Colorectal cancer ascertainment through cancer registries, hospital episode statistics, and self-reporting compared to confirmation by clinician: A cohort study nested within the UK Collaborative Trial of Ovarian Cancer Screening (UKCTOCS)

2019 
Abstract Background Electronic health records are frequently used for cancer epidemiology. We report on their quality for ascertaining colorectal cancer (CRC) in UK women. Methods Population-based, retrospective cohort study nested within the UK Collaborative Trial of Ovarian Cancer Screening (UKCTOCS). Postmenopausal women aged 50–74 who were diagnosed with CRC during 2001–11 following randomisation to the UKCTOCS were identified and their diagnosis confirmed with their treating clinician. The sensitivity and positive predictive value (PPV) of cancer and death registries, hospital episode statistics, and self-reporting were calculated by pairwise comparisons to the treating clinician’s confirmation, while specificity and negative predictive value were estimated relative to expected cases. Results Notification of CRC events were received for 1,085 women as of 24 May 2011. Responses were received from 61% (660/1,085) of clinicians contacted.
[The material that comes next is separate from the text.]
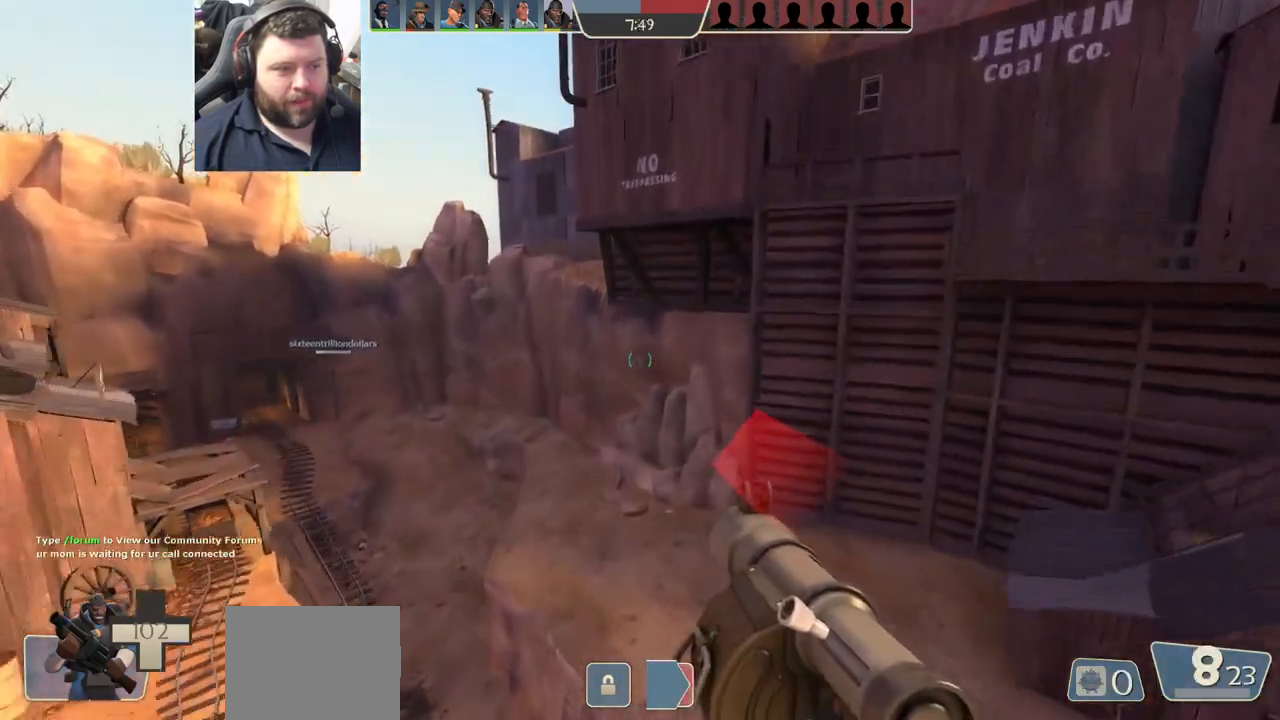
{"buttons": [], "left_stick": "up", "right_stick": "center", "events": [[17, "L1", "down"], [100, "L1", "up"], [300, "SQUARE", "down"], [367, "SQUARE", "up"]]}
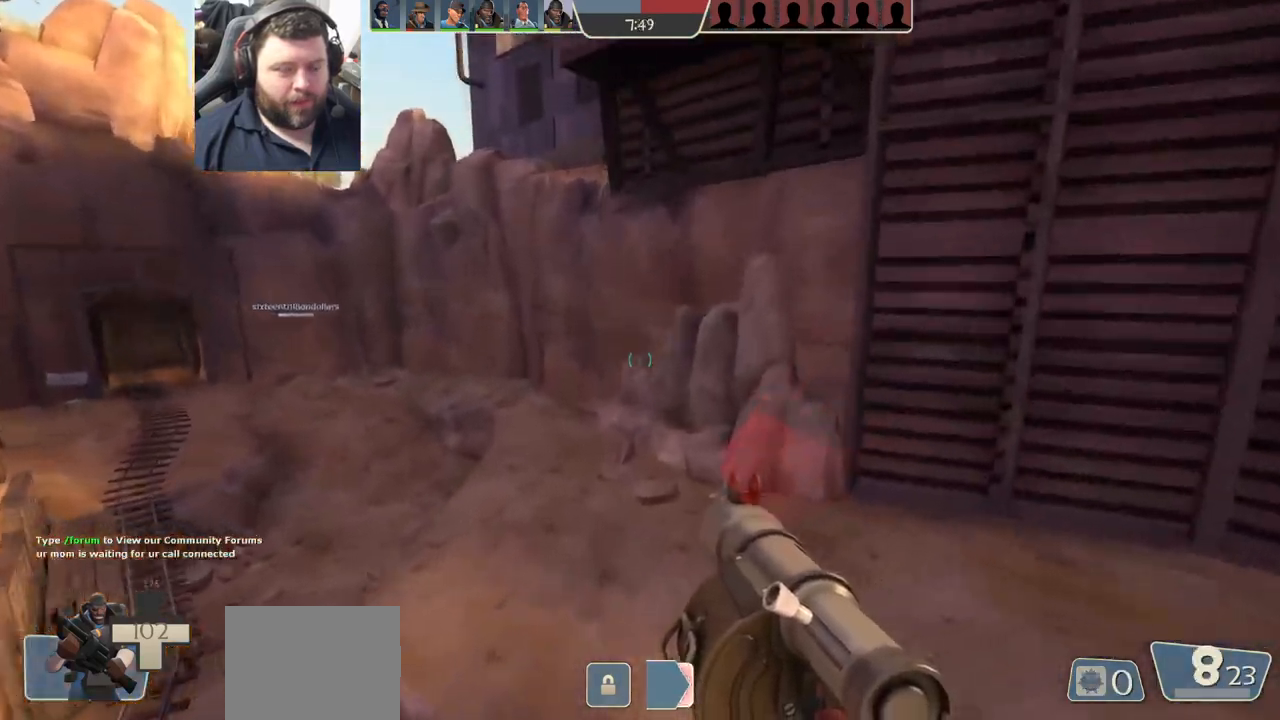
{"buttons": [], "left_stick": "up-right", "right_stick": "center", "events": [[167, "R1", "down"], [250, "R1", "up"], [317, "right_stick", "left"], [350, "left_stick", "up-right"], [400, "L1", "down"], [467, "L1", "up"], [467, "right_stick", "center"]]}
Nineteen women were excluded (18 no diagnosis date, one diagnosed after cut-off). Of the 641 eligible, 514 had CRC, 24 had a benign polyp, and 103 had neither diagnosis. The sensitivity of cancer registrations at one- and six-years post-diagnosis was 92 (95% CI 90–94) and 99% (97–100), respectively, with a PPV of 95% (95% CI 92/93–97). The sensitivity & PPV of cancer registrations (at one-year post-diagnosis) & hospital episode statistics combined were 98 (96–99) and 92% (89–94), respectively. Conclusions Cancer and death registrations in the UK are a reliable resource for CRC ascertainment in women. Hospital episode statistics can supplement delays in cancer registration. Self-reporting seems less reliable.